For two reasons, I believe that it can. First, the emergence theory postulates the existence of special physical properties fundamentally different from other physical properties. Since the emergent properties with which I analyze mental properties are supervenient on the physical, they are firmly grounded in accepted metaphysical entities. Since they are not reducible to the physical, emergent mental properties are fundamentally different from traditional physical properties like those considered in reductive or functional approaches to the mind-body problem.
These two features suggests the foundations or footings of the desired bridge between the physical and the mental. The bridge itself is the holistic explanation of groups of emergent properties in terms of their supervenience base. The difficulty of constructing the bridge lies in the fact that individual emergent properties cannot be explained.
This failure of individual explanation comes about because mental properties are fundamentally non-reductive and hence anomalous: mental properties are not finitely definable and they consequently cannot participate in any finitely expressible laws or explanations. Thus, if emergent properties are plausibly identifiable with mental properties the emergence theory relates the mental and the physical in a way that explains why the mind-body problem is so difficult.
The emergence theory thus provides at least a plausible solution to the mind body problem. However, some will still be unsatisfied for the reason that the explanation given so far does not address the question of qualia. The second reason I think that the emergence theory can bridge the explanatory gap is that I believe the emergence theory can explain some of the interesting features of qualia. Emergent properties are plausibly identifiable with mental properties if we consider the properties shared by all qualia rather than those of particular qualia. This procedure is required because the theory presented here suggests that no individual mental state can be explained.
This comes about because the individual mental states cannot be adequately identified since they are states of chaotic systems, which have the property of sensitive dependence on initial conditions. Mental states that are not finitely definable would be inherently private since it would be impossible to make measurements precisely enough to distinguish one mental state from another similar mental state.
Similarly, any definition proposed for something that is not finitely definable would be incomplete, allowing a further-how question to be asked. Thus, the emergence theory agrees with the other investigators who have suggested that the subjective quality of mental states is inexplicable.
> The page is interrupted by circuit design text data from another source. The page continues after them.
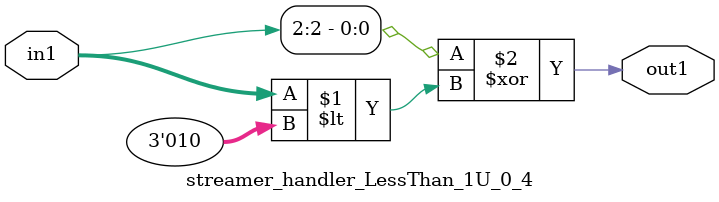
<source format=v>

`timescale 1ps / 1ps


module streamer_handler_LessThan_1U_0_4( in1, out1 );

    input [2:0] in1;
    output out1;

    
    // rtl_process:streamer_handler_LessThan_1U_0_4/streamer_handler_LessThan_1U_0_4_thread_1
    assign out1 = (in1[2] ^ in1 < 3'd2);

endmodule


</source>
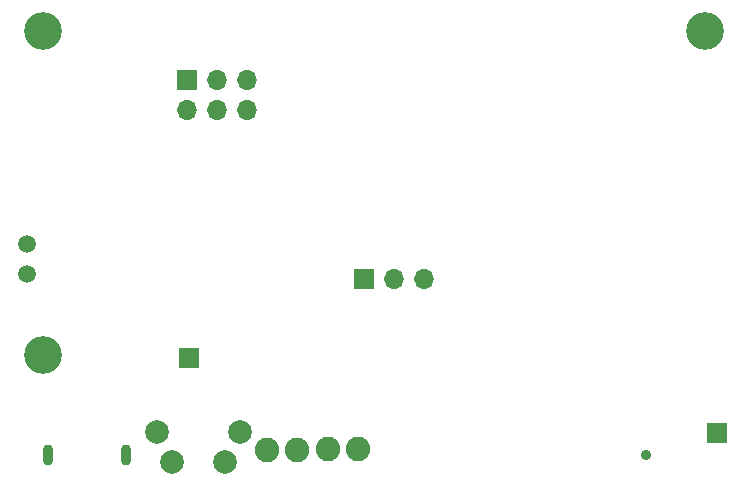
<source format=gbr>
%TF.GenerationSoftware,KiCad,Pcbnew,(5.1.9)-1*%
%TF.CreationDate,2021-02-04T12:48:35+01:00*%
%TF.ProjectId,Track-your-cat,54726163-6b2d-4796-9f75-722d6361742e,1*%
%TF.SameCoordinates,Original*%
%TF.FileFunction,Soldermask,Bot*%
%TF.FilePolarity,Negative*%
%FSLAX46Y46*%
G04 Gerber Fmt 4.6, Leading zero omitted, Abs format (unit mm)*
G04 Created by KiCad (PCBNEW (5.1.9)-1) date 2021-02-04 12:48:35*
%MOMM*%
%LPD*%
G01*
G04 APERTURE LIST*
%ADD10O,1.700000X1.700000*%
%ADD11R,1.700000X1.700000*%
%ADD12C,2.082800*%
%ADD13C,3.200000*%
%ADD14C,0.900000*%
%ADD15C,1.500000*%
%ADD16O,0.900000X1.800000*%
%ADD17C,0.500000*%
%ADD18C,2.000000*%
G04 APERTURE END LIST*
D10*
%TO.C,FTDI1*%
X61380000Y-82540000D03*
X61380000Y-80000000D03*
X58840000Y-82540000D03*
X58840000Y-80000000D03*
X56300000Y-82540000D03*
D11*
X56300000Y-80000000D03*
%TD*%
%TO.C,J5*%
X56500000Y-103500000D03*
%TD*%
%TO.C,J4*%
X101200000Y-109900000D03*
%TD*%
D12*
%TO.C,D2*%
X70800000Y-111250000D03*
X68260000Y-111250000D03*
%TD*%
D13*
%TO.C,H1*%
X100200000Y-75800000D03*
%TD*%
%TO.C,H1*%
X44100000Y-75800000D03*
%TD*%
%TO.C,H1*%
X44100000Y-103300000D03*
%TD*%
D12*
%TO.C,D1*%
X63100000Y-111300000D03*
X65640000Y-111300000D03*
%TD*%
D14*
%TO.C,SW1*%
X95200000Y-111700000D03*
%TD*%
D15*
%TO.C,TH1*%
X42750000Y-93900000D03*
X42750000Y-96400000D03*
%TD*%
D16*
%TO.C,J2*%
X51200000Y-111750000D03*
X44600000Y-111750000D03*
D17*
X51200000Y-111750000D03*
X44600000Y-111750000D03*
%TD*%
D11*
%TO.C,J6*%
X71320000Y-96800000D03*
D10*
X73860000Y-96800000D03*
X76400000Y-96800000D03*
%TD*%
D18*
%TO.C,SW2*%
X60800000Y-109800000D03*
X59550000Y-112300000D03*
X55050000Y-112300000D03*
X53800000Y-109800000D03*
%TD*%
M02*

</source>
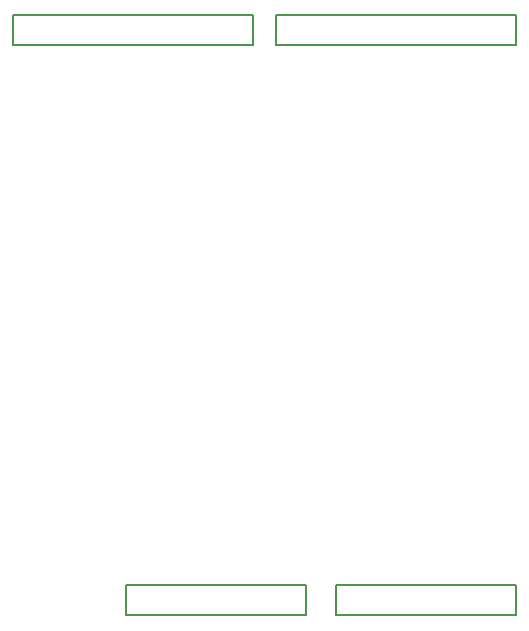
<source format=gbo>
G75*
G70*
%OFA0B0*%
%FSLAX24Y24*%
%IPPOS*%
%LPD*%
%AMOC8*
5,1,8,0,0,1.08239X$1,22.5*
%
%ADD10C,0.0050*%
D10*
X014551Y002910D02*
X014551Y003910D01*
X020551Y003910D01*
X020551Y002910D01*
X014551Y002910D01*
X021551Y002910D02*
X021551Y003910D01*
X027551Y003910D01*
X027551Y002910D01*
X021551Y002910D01*
X019551Y021910D02*
X019551Y022910D01*
X027551Y022910D01*
X027551Y021910D01*
X019551Y021910D01*
X018801Y021910D02*
X010801Y021910D01*
X010801Y022910D01*
X018801Y022910D01*
X018801Y021910D01*
M02*

</source>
However, the emergence theory offers an explanation for why this is the case, and still provides a materialistic foundation for those mental states and their unusual properties. The emergence theory also allows for some explanation of other qualities of experience as described by William James using the metaphor of the stream of consciousness James James' metaphor suggests that occurrent mental states have a dynamic kind of flow in which the boundaries between particular mental states are unclear, and in which the distinctions between different mental states are very subtle.
If being in a mental state is being in the basin of attraction of a strange attractor of a brain subsystem, the subtlety of the boundaries between mental states and the subtlety of their differences is explained by the fact that the basins of attraction of strange attractors can have fractal dimension, meaning that their boundaries are so complicated that they cannot be easily characterized. Furthermore, several such basins of attraction can be tangled together in a complex way, making the differences between them very small.